▶ Assignment 1
In the section on exploiting analysis results, reproduce the passage from "PDF Reports." through "the selected dataset.", swapping every "dataset" for "table".
▶ Assignment 2
Continue the section on exploiting analysis results from the point where it stops.

▶ Selected extract

12.4. Exploitation of the results of an analysis

12.4.1. Different ways to make use of the results

Once an analysis has been configured, launched, and completed, the goal will be to make good use of the results.

This can be done in several different ways:

with the raw data that will have been exported (see section here for export configuration), it will be possible:
- to work on its results using flows and/or dashboards, whether with a manual launch of flows or sequences of flows later, at the users’ convenience, or by scheduling the execution of a flow or a sequence of flows automatically as soon as the analysis is complete.
- To integrate the data into other tools (e.g., third-party Data Catalog, MDM, …) by using it as a product to use for information exchange and enrichment with other systems. The raw data can be written into any system present in the catalog, enabling for easy retrieval by third-party systems, which will then enrich the other tools with highly relevant quality metadata information.

Note

For more information on the structure of the raw data generated when export is enabled, see the corresponding section.

with the graphical user interface, it is possible to accomplish the following tasks:
- to visualize the analysis results, at the scale of a complete data source from the catalog, or a group of tables for databases, or a particular folder for file systems, or a specific table (drill-down).
- to visually observe the evolution of the data mass over time, by looking at the evolution of analysis results for the selected system.
- to export the analysis results for the selected system into a PDF descriptive sheet or an Excel workbook.
- to observe advanced statistics for the selected table, if there are analysis results for which their calculation has been requested.

We begin in the following sections with a description of the use of the graphical interface for visualizing results.

12.4.2. Global Statistics

The updated view of the mapping of anomalies takes into account the latest analysis results.

The previously consolidated results are presented here in a manner suited to needs related to the typing of data :

Snapshot view of the mapping of anomalies.
Historical view of the evolution of anomalies.
PDF Reports.
Excel reports for external exploitation.

Button allowing access to the Mass Data Discovery screen .
Area presenting an overview of anomalies by data source and dataset .
Area presenting a synthetic view of anomalies based on the selected data source or dataset: the data from sub-elements is aggregated at the level of the selected element .
Button allowing to add a data source.
Button allowing to create a flow from the selected dataset.
Button allowing to download the list of errors from the last analysis for the selected data source.
Button allowing to download the synthetic report of the anomaly mapping in PDF format (the data depends on the element selected in the left tree) .

▶ Material provided
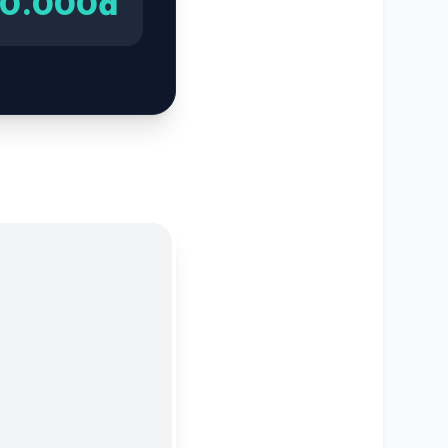
00.000đ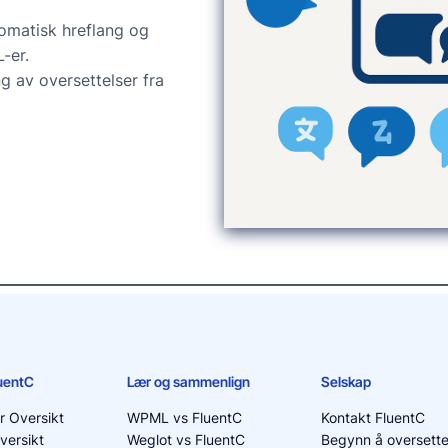
omatisk hreflang og
-er.
g av oversettelser fra
luentC
Lær og sammenlign
Selskap
r Oversikt
WPML vs FluentC
Kontakt FluentC
versikt
Weglot vs FluentC
Begynn å oversette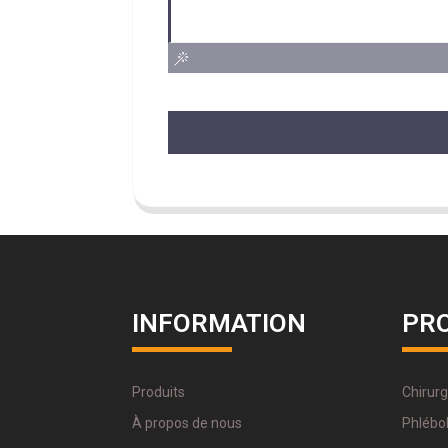
INFORMATION
PR
Produits
Chirurg
À propos de nous
Phlébol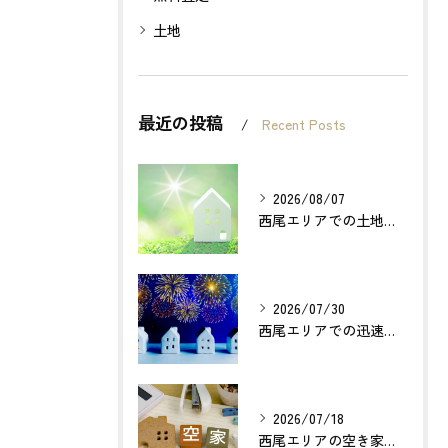
土地
最近の投稿
Recent Posts
2026/08/07
西尾エリアでの土地売却成功の秘訣とは？
2026/07/30
西尾エリアでの迅速確実な不動産買取のポイントは？
2026/07/18
西尾エリアの空き家売却で利益最大化する方法とは？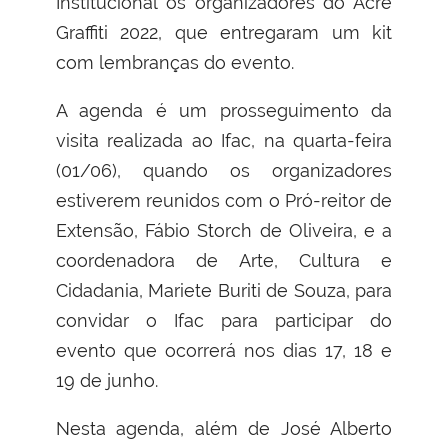
Institucional os organizadores do Acre
Graffiti 2022, que entregaram um kit
com lembranças do evento.
A agenda é um prosseguimento da
visita realizada ao Ifac, na quarta-feira
(01/06), quando os organizadores
estiverem reunidos com o Pró-reitor de
Extensão, Fábio Storch de Oliveira, e a
coordenadora de Arte, Cultura e
Cidadania, Mariete Buriti de Souza, para
convidar o Ifac para participar do
evento que ocorrerá nos dias 17, 18 e
19 de junho.
Nesta agenda, além de José Alberto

▶ Written answer 1
PDF Reports.
Excel reports for external exploitation.

Button allowing access to the Mass Data Discovery screen .
Area presenting an overview of anomalies by data source and table .
Area presenting a synthetic view of anomalies based on the selected data source or table: the data from sub-elements is aggregated at the level of the selected element .
Button allowing to add a data source.
Button allowing to create a flow from the selected table.

▶ Written answer 2
Button allowing to download the raw data of the anomaly mapping in Excel format (the data depends on the element selected in the left tree) .

The History is also accessible from the second tab. This is to view the evolution of the anomaly mapping over time for the selected dataset through the analyses performed.

12.4.3. Advanced Statistics

If the option to load advanced statistics has previously been selected, the result of the calculation of distinct values will then be displayed in an advanced statistics tab under anomalies and field statistics.

12.4.4. Semantic analysis of data

The updated view of the mapping of natures takes into account the latest analysis results. Consequently, only fields with a nature are displayed here.

The previously consolidated results are presented here in a manner suited to needs related to the nature of the data :

Snapshot view of the mapping of natures.
Historical view of the evolution of natures.
PDF Reports.
Excel reports for external exploitation.

Area presenting an overview of the number of data sources, catalogs, schemas, tables, and values present in the selected mapping of natures . In the absence of a selection, all results with a nature (GDPR and others) are displayed.
An area displaying all the natures. In bold the natures classified as GDPR (personal data) are shown in bold . Selecting one or more items allows you to filter the results (on the right side of the screen).
Button allowing to select/deselect directly the RGPD natures .
Area presenting the number of values for the selected natures, distributed by data source . In the absence of selection, all results with a nature are displayed.
Area presenting the details of the mapping of natures by field . Only the fields with natures are displayed.
Button allowing to download the raw data of the mapping of natures in Excel format (the data depends on the element selected in the left table) .

The History is also accessible from the second tab. This allows you to view the evolution of the natures mapping over time for each analysis performed on the selected dataset. Only fields with a nature are displayed.

12.4.5. Exploitation of the raw data from analyses

In the Analysis Executions tab, it is possible to directly access the result located in the catalog with the shortcut Open.

This raw data can be exploited through flows in ToD for purposes such as monitoring, transformation, or reporting. Its ToD format also facilitates utilization through other tools (data catalog, MDM, etc.).

We detail below the structure of the fields exported by the MDD, once an analysis of this raw data has been performed (see the following screen).

Each column of each table is described by a line in the data export.

Tip

The fields concerned by advanced statistics will only be filled if the option to calculate them has been activated. In the opposite case, the corresponding cells will be empty but still present in the raw results of the analysis.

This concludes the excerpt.